The Space Race

Introduction to the space program

The United States space program has been an important part of the achievements of the world. Interest and funding have been slowly falling. NASA is important because they research the universe we live in and they jump technology forward. Also the budget for NASA is incredibly low, compared to all of the other government agencies. Oil Prices are also at an all time high, which impacts the launching of rockets because they use so much fuel.


Cost of fuel of Saturn V rocket: $69,120,000
Saturn V rocket contained 5.6 million pounds of propellant or 960000 gallons.

The total cost of the Shuttle program has been $145 billion

$5 billion, to Space Shuttle operations

535,000 US gal in space shuttle external fuel tank
1 barrel of oil = 42 US gallons

History of the United States Space Programs

The manned US missions in space race started in 1961 with Mercury 3. The Soviet Union had already put a man in space. The Mercury program was continued for 2 years until Mercury 10 was cancelled in 1963. The next phase in the US space program was Gemini.


Project Gemini’s goal was to get 2 men in space in one ship. It started in March of 1965 with Gemini 3. Another goal for the Gemini program was docking 2 space capsules in orbit. This was successfully completed in December of 1965 with Gemini 6A and Gemini 7. Gemini was the gateway to Apollo and the moon.

The Apollo project was the program that landed man on the moon. It started with a disaster when Apollo 1 caught on fire and killed all 3 pilots. In July of 1969 the Eagle landed on the moon and the US had finally beaten the Soviets to the ultimate goal, the moon. In December of 1972 Apollo 17 was the last ever flight to the moon.

Conclusions on the Space Program

Oil Price Graph
As you can see the oil prices were steady through the 1960’s to the 1970’s was very low, and this coincided with the highest number of rocket launches in the US. In the 1980’s it skyrocketed which coincided with the lowest number of rocket launches in the US. There are projected to be more rocket launches even though oil has gone up there are more projected rocket launches in 2010. Even though oil prices will only go up there are still rocket launches.

Budget Graph

NASA’s budget is $17.3 billion in 2008. In 2008 the US Department of Education’s budget is $56 billion. In comparison NASA has one of the smallest budgets in the US government even though it has a very expensive job, to learn about our solar system and galaxy. NASA also has helped jump technology forward so it is important to keep funding for NASA.
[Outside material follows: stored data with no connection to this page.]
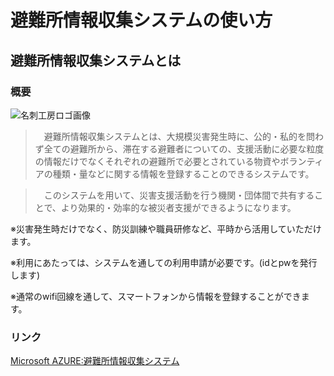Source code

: ﻿### 

避難所情報収集システムの使い方
============

避難所情報収集システムとは
------------

### 概要

![名刺工房ロゴ画像](https://github.com/dronebird/eisf/blob/master/image100.gif"アーティス名刺工房")

>　避難所情報収集システムとは、大規模災害発生時に、公的・私的を問わず全ての避難所から、滞在する避難者についての、支援活動に必要な粒度の情報だけでなくそれぞれの避難所で必要とされている物資やボランティアの種類・量などに関する情報を登録することのできるシステムです。

>　このシステムを用いて、災害支援活動を行う機関・団体間で共有することで、より効果的・効率的な被災者支援ができるようになります。
>
※災害発生時だけでなく、防災訓練や職員研修など、平時から活用していただけます。
>
※利用にあたっては、システムを通しての利用申請が必要です。(idとpwを発行します)
>
※通常のwifi回線を通して、スマートフォンから情報を登録することができます。


### リンク

[Microsoft AZURE:避難所情報収集システム](http://cns.japanwest.cloudapp.azure.com/LoginASystem.php)
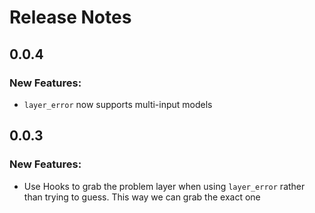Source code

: # Release Notes

## 0.0.4
### New Features:
* `layer_error` now supports multi-input models

## 0.0.3
### New Features:
* Use Hooks to grab the problem layer when using `layer_error` rather than trying to guess. This way we can grab the exact one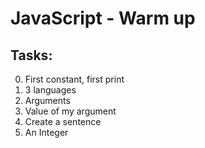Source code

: # JavaScript - Warm up

## Tasks:

0. First constant, first print
1. 3 languages
2. Arguments
3. Value of my argument
4. Create a sentence
5. An Integer
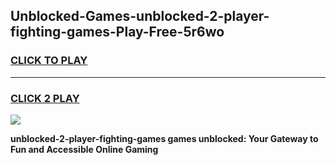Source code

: 
## Unblocked-Games-unblocked-2-player-fighting-games-Play-Free-5r6wo
<h3>
<a href="https://premium76.site?title=unblocked-2-player-fighting-games&ref=10A">CLICK TO PLAY</a></h3>
<hr>

<h3>
<a href="https://premium76.site?title=unblocked-2-player-fighting-games&ref=10A">CLICK 2 PLAY</a>
  
</h3>

<a href="https://premium76.site?title=unblocked-2-player-fighting-games&ref=10A"><img src="https://clearcache.store/games.png"></a>


**unblocked-2-player-fighting-games games unblocked: Your Gateway to Fun and Accessible Online Gaming**
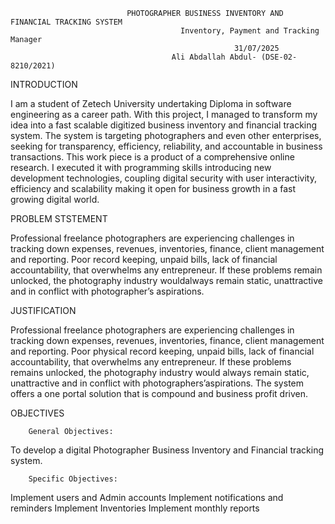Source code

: 
		                      PHOTOGRAPHER BUSINESS INVENTORY AND FINANCIAL TRACKING SYSTEM
		                                  Inventory, Payment and Tracking Manager 
		                                              31/07/2025
		                                Ali Abdallah Abdul- (DSE-02-8210/2021)

INTRODUCTION

I am a student of Zetech University undertaking Diploma in software engineering as a career path. 
With this project, I managed to transform my idea into a fast scalable digitized business inventory 
and financial tracking system. The system is targeting photographers and even other enterprises,  
seeking for transparency, efficiency, reliability, and accountable in business transactions. This 
work piece is a product of a comprehensive online research. I executed it with programming skills 
introducing new development technologies, coupling digital security with user interactivity, 
efficiency and scalability making it open for business growth in a fast growing digital world.

PROBLEM STSTEMENT

Professional freelance photographers are experiencing challenges in tracking down expenses, 
revenues, inventories, finance, client management and reporting. Poor record keeping, unpaid 
bills, lack of financial accountability, that overwhelms any entrepreneur.  If these problems 
remain unlocked, the photography industry wouldalways remain static, unattractive and in conflict 
with photographer’s aspirations.

JUSTIFICATION

 Professional freelance photographers are experiencing challenges in tracking down expenses, revenues,
 inventories, finance, client management and reporting. Poor physical record keeping, unpaid bills,
 lack of financial accountability, that overwhelms any entrepreneur.  If these problems remains
 unlocked, the photography industry would always remain static, unattractive and in conflict with
 photographers’aspirations. The system offers a one portal solution that is compound and business 
 profit driven.
		

OBJECTIVES

        General Objectives: 

To develop a digital Photographer Business Inventory 
and Financial tracking system.

        Specific Objectives: 

Implement users and Admin accounts
Implement notifications and reminders 
Implement Inventories
Implement monthly reports






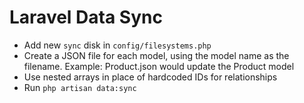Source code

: # Laravel Data Sync

- Add new `sync` disk in `config/filesystems.php`
- Create a JSON file for each model, using the model name as the filename. Example: Product.json would update the Product model
- Use nested arrays in place of hardcoded IDs for relationships
- Run `php artisan data:sync`
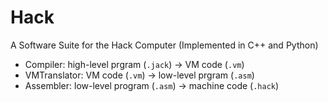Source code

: # Hack
A Software Suite for the Hack Computer (Implemented in C++ and Python)

- Compiler: high-level prgram (`.jack`) -> VM code (`.vm`)
- VMTranslator: VM code (`.vm`) -> low-level prgram (`.asm`)
- Assembler: low-level program (`.asm`) -> machine code (`.hack`)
Number of Rocket Launches Graph


During the space race the 1960’s had the largest number of rocket launches (5 in 1 year). Then in the 1970’s it
fluctuated from 1 to 4 launches. Then in the present day NASA has lost a lot of its support because space is not a topic of interest for the government or the public anymore, with that said there are still plans for the space program into the future.

NASA's Budget: Bigger or Lower?

The question of NASA's budget size is very important. NASA's budget is a fraction of the entire US budget. NASA's budget should be bigger so that we can keep learning about the universe and have technology advance farther. So an answer to the question of NASA's budget size is "yes, it should be bigger."